J.-C. D. : Notre échantillon de répondants est large, mais il faut reconnaître qu’une partie importante de la presse se trouve à Paris. Et, dans la région parisienne, le point le plus particulier, c’est la mobilité. De nombreuses rédactions ont déménagé et sont décentrées par rapport aux lieux de conférences et d’information. Cela joue sur le collectif car les journalistes ont tendance à rentrer chez eux pour travailler. Même si le télétravail peut présenter des avantages, il comporte des risques. L’on sait, par exemple, que lorsqu’un collaborateur, ou une collaboratrice, se trouve plus d’une journée par semaine hors entreprise, il, ou elle, risque de stagner dans sa carrière.
Quelles seraient vos préconisations ?
J.-C. D. : Il faudrait que les journalistes puissent bénéficier de formations à l’utilisation des réseaux sociaux notamment. Il faudrait leur permettre également de renforcer le sens du travail et le sentiment du travail bien fait, les aider à garantir la fiabilité de l’information, développer un cadre plus soutenant au regard de la rapidité de la transformation qui s’opère actuellement. Et, bien sûr, étayer les politiques de prévention.
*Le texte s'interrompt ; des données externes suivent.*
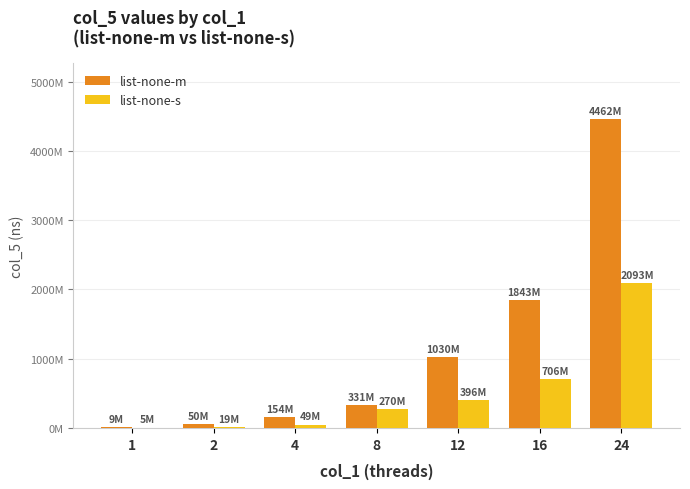

List the series in order of their overall mean, highest first.

list-none-m, list-none-s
Deux-tiers des journalistes pensent que leur vie professionnelle a une incidence négative sur leur santé
Les personnes interrogées dans l’enquête Technologia, représentent majoritairement des salariées et salariés qui ont entre 10 à 30 ans d’ancienneté. 77 % exercent dans la presse écrite. Par rapport à l’année de la première enquête Technologia -2011- ils se disent plus nombreux à vouloir quitter la profession : 37 % au total contre 32 % en 2011. En outre, 42 % ont vécu des menaces sur leur emploi. Et presqu’un tiers estime que leur fonction actuelle risque de ne plus exister dans l’avenir.
Moins de pigistes
Enfin, cette année, moins de pigistes ont participé à l’enquête (24,5 contre 32 % en 2011). Une bonne majorité (un peu plus de 57 %) déclare ce mode de fonctionnement comme contraint. Surtout, 85 % des pigistes ont été confrontés à des retards de paiement, 71 % se sont vu proposer un autre mode de rémunération que le salaire et 75 % se sont vu demander de passer auto-entrepreneurs, de monter une société, d’être payés en droits d’auteur…
Parmi les griefs, une pression croissante qui amène à travailler plus vite : 85 % le pensent désormais contre 72 % il y a 8 ans. 72 % pointent un travail « de plus en plus polyvalent avec multi supports » (47 % seulement en 2011). Ainsi, de plus en plus de journalistes indiquent que le numérique est perçu comme un moteur de changement (82 % contre 74 %) et plus des deux-tiers considèrent que le manque de visibilité sur les évolutions du métier est « dérangeant ». Sur le front des fake news, près de 54 % considèrent qu’ils ont le temps ou les moyens de recouper leurs sources régulièrement, près de 13 % toujours, mais près de 31 % rarement. 68 % des journalistes pensent que leur vie professionnelle a une incidence négative sur sa santé en 2019, contre 60 % en 2011.
Scam : précarisation du métier et perte de sens
Une autre enquête -celle de la Scam- présentée notamment aux Assises du journalisme, à Tours mi-mars 2019, pointe du doigt aussi l’extrême détérioration des conditions d’exercice du métier. Plus de 3 700 journalistes ont répondu au questionnaire de la Scam. L’inquiétude liée à la précarisation du métier va de pair avec un sentiment de perte de sens généralisé. L’enquête, menée par Béatrice de Mondenard, montre notamment que la part des journalistes en salariat permanent chute de 6 points par rapport à 2013 pour s’établir à 52 %, au profit des pigistes dont la part bondit de 28 à 42 %. 11 % touchent moins que le smic annuel et 28 % moins de 20 000 euros par an. Les journalistes qui ne sont pas en situation d’emploi permanent ont des revenus bien inférieurs : 23 % sont au-dessous du smic et 51 % au-dessous de 20 000 euros par an. Et l’inégalité entre les hommes et les femmes reste criante.